Work to be completed: Transcribe the records below exactly as they appear, omitting any pictures.

-.-.-

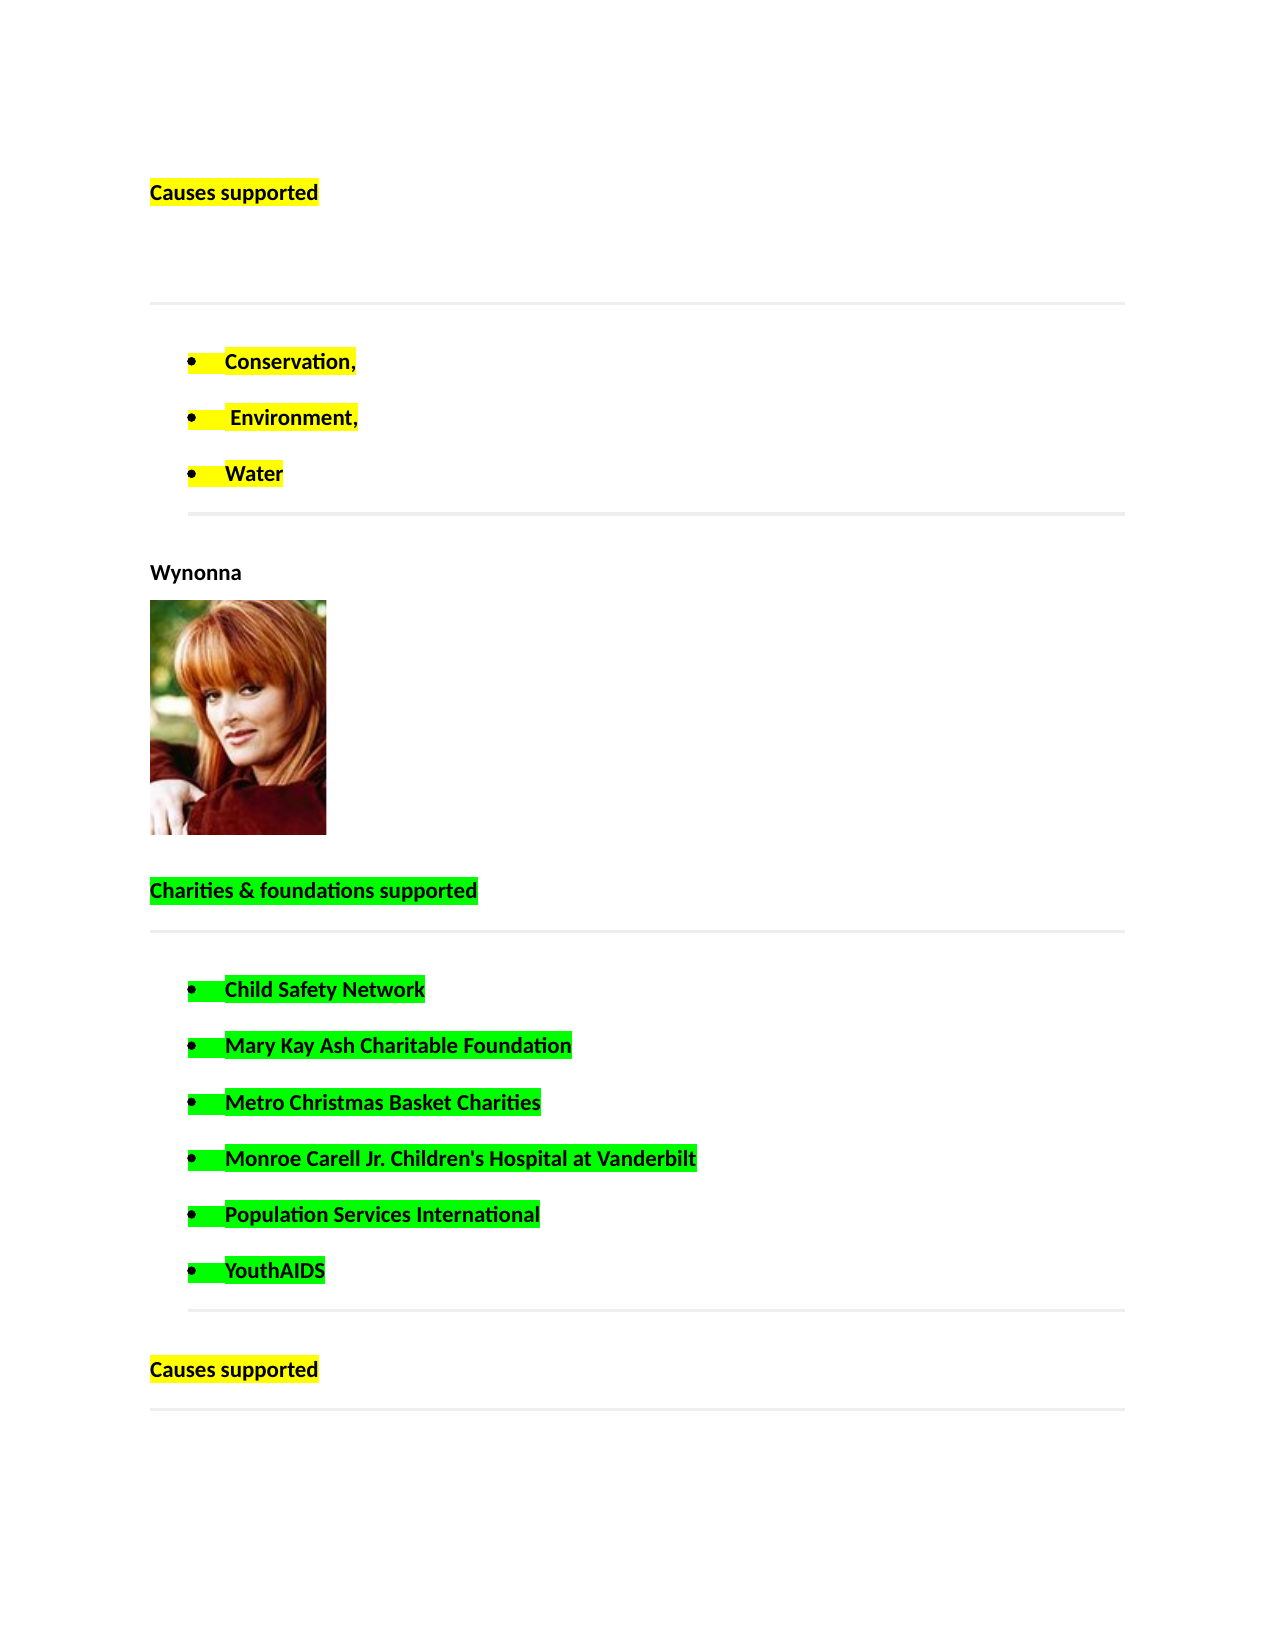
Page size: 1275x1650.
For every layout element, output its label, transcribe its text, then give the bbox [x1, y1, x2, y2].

list Environment, [187, 375, 1125, 431]
list Water [187, 431, 1125, 516]
list Conservation, [187, 319, 1125, 375]
list Monroe Carell Jr. Children's Hospital at Vanderbilt [187, 1116, 1125, 1172]
text Charities & foundations supported [150, 848, 1125, 930]
text Causes supported [150, 1327, 1125, 1408]
list Population Services International [187, 1172, 1125, 1228]
list YouthAIDS [187, 1228, 1125, 1312]
list Child Safety Network [187, 947, 1125, 1003]
list Metro Christmas Basket Charities [187, 1059, 1125, 1116]
picture [150, 600, 327, 835]
list Mary Kay Ash Charitable Foundation [187, 1003, 1125, 1059]
text Wynonna [150, 530, 1125, 586]
text Causes supported [150, 150, 1125, 206]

-.-.-

Exercise answer:
Page size: 1275x1650.
For every layout element, output its label, transcribe its text, then give the bbox [x1, y1, x2, y2].

list Environment, [187, 375, 1125, 431]
list Water [187, 431, 1125, 516]
list Conservation, [187, 319, 1125, 375]
list Monroe Carell Jr. Children's Hospital at Vanderbilt [187, 1116, 1125, 1172]
text Charities & foundations supported [150, 848, 1125, 930]
text Causes supported [150, 1327, 1125, 1408]
list Population Services International [187, 1172, 1125, 1228]
list YouthAIDS [187, 1228, 1125, 1312]
list Child Safety Network [187, 947, 1125, 1003]
list Metro Christmas Basket Charities [187, 1059, 1125, 1116]
picture [150, 600, 327, 835]
list Mary Kay Ash Charitable Foundation [187, 1003, 1125, 1059]
text Wynonna [150, 530, 1125, 586]
text Causes supported [150, 150, 1125, 206]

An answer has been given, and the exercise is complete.